À cela, il faut ajouter des universitaires qui réclament ces services pour leurs études doctorales et quelques délégations internationales, notamment de l'Europe.
La demande est en hausse ici aussi de la part de plusieurs organisations. Depuis deux ans, le Bureau d'information touristique de Val-d'Or fait traduire en cri quelques phrases de sa publicité insérée dans la publication crie The Nation, destinée aux communautés du Grand Nord. « Pour nous, cela constitue une marque de reconnaissance envers cette importante clientèle touristique qui représente un visiteur sur trois. C'est aussi une façon de se démarquer des autres régions de la province », indique Nancy Arpin, directrice de Tourisme Val-d'Or.
Transmission par voie orale
Les demandes de traduction ne se limitent pas à des lettres et autres communications d'introduction. « Par exemple, on nous demande de traduire des manuels d'instructions pour de la machinerie. Tout document qui permet au personnel inuit, moins à l'aise avec l'anglais, d'effectuer ses tâches au sein des entreprises », explique Maryse Benhoff. Ces experts en traduction sont une denrée rare, ce qui fait grimper le prix de leurs services. L'Ordre des traducteurs, terminologues et interprètes agréés du Québec (OTTIAQ) explique que ce sont des langues traditionnellement transmises de génération en génération par voie orale. Par conséquent, elles possèdent peu de bagage écrit. « C'est une question d'offre et de demande, avance Réal Paquette, président de l'OTTIAQ. Pendant des années, la demande a été marginale. Aussi, peu de traducteurs ont choisi de se former dans les langues autochtones. En raison de l'explosion de la demande, l'offre s'est donc raréfiée. »

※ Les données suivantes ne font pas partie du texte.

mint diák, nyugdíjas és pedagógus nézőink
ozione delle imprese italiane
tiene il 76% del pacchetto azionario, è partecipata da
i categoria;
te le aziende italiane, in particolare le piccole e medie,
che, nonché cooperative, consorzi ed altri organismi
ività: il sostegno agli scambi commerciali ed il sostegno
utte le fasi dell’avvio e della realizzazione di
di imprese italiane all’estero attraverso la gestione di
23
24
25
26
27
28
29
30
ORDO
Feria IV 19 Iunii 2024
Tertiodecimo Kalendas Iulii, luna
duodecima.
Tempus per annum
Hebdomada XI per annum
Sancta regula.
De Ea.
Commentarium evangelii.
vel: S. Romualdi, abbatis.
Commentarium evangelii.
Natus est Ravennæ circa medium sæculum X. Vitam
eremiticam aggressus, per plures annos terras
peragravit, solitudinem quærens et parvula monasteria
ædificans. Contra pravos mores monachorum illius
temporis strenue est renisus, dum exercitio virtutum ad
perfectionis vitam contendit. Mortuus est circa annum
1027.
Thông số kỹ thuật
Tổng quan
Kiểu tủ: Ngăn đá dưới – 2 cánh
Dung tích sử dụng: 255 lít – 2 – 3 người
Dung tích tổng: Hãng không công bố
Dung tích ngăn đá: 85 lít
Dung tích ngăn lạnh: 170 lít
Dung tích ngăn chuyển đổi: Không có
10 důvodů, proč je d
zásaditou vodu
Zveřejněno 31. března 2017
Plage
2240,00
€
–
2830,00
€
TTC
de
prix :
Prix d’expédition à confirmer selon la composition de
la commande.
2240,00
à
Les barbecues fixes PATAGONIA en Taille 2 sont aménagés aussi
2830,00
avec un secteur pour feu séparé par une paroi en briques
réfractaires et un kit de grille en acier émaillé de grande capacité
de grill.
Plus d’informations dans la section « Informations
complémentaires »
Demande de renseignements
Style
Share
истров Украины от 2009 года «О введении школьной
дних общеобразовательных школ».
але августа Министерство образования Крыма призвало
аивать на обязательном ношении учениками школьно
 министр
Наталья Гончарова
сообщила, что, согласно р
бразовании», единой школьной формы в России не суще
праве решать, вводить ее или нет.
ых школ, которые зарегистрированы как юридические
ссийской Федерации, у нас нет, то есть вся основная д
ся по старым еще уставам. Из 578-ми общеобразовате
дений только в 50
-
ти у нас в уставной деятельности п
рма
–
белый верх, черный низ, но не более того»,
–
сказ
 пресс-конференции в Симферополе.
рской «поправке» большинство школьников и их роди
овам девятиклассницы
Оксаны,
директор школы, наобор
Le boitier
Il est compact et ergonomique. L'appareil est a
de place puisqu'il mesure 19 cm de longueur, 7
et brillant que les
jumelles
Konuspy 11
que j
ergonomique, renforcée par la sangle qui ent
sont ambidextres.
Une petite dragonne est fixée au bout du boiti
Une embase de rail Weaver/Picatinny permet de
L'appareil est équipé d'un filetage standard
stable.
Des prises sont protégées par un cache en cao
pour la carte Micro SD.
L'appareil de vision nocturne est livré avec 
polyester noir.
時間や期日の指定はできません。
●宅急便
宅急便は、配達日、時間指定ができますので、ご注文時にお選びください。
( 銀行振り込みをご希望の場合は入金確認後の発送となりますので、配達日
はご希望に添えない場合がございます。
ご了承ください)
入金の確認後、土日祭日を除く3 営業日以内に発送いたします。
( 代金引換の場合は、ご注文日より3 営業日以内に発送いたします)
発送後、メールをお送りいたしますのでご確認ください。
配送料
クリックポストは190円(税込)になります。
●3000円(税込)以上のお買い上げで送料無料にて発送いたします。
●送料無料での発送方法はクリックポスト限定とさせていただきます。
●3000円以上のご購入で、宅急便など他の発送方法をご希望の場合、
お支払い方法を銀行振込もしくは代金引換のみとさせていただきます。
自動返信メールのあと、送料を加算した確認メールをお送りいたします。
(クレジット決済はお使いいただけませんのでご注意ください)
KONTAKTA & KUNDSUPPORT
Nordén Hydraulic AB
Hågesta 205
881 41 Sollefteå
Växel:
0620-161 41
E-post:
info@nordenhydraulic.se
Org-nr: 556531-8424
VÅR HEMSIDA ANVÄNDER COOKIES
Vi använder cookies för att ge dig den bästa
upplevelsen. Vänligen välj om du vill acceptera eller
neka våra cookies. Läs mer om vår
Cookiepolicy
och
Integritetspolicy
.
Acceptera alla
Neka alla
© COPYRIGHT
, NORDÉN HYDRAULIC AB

« Avec le développement des ressources naturelles, l'aspect commercial devient de plus en plus fort », ajoute la traductrice Maryse Benhoff.
Certes, il s'agit encore d'un marché marginal. La traduction de langues autochtones représente 1 % du volume d'affaires des cabinets. Mais il s'agit d'un marché en réelle progression, insiste Maryse Benhoff, Et les cabinets, dit-elle, auront tout intérêt à développer leur réseau de professionnels en langues autochtones au cours des prochaines années.
Kuie Kuie veut dire « bonjour » en innu montagnais.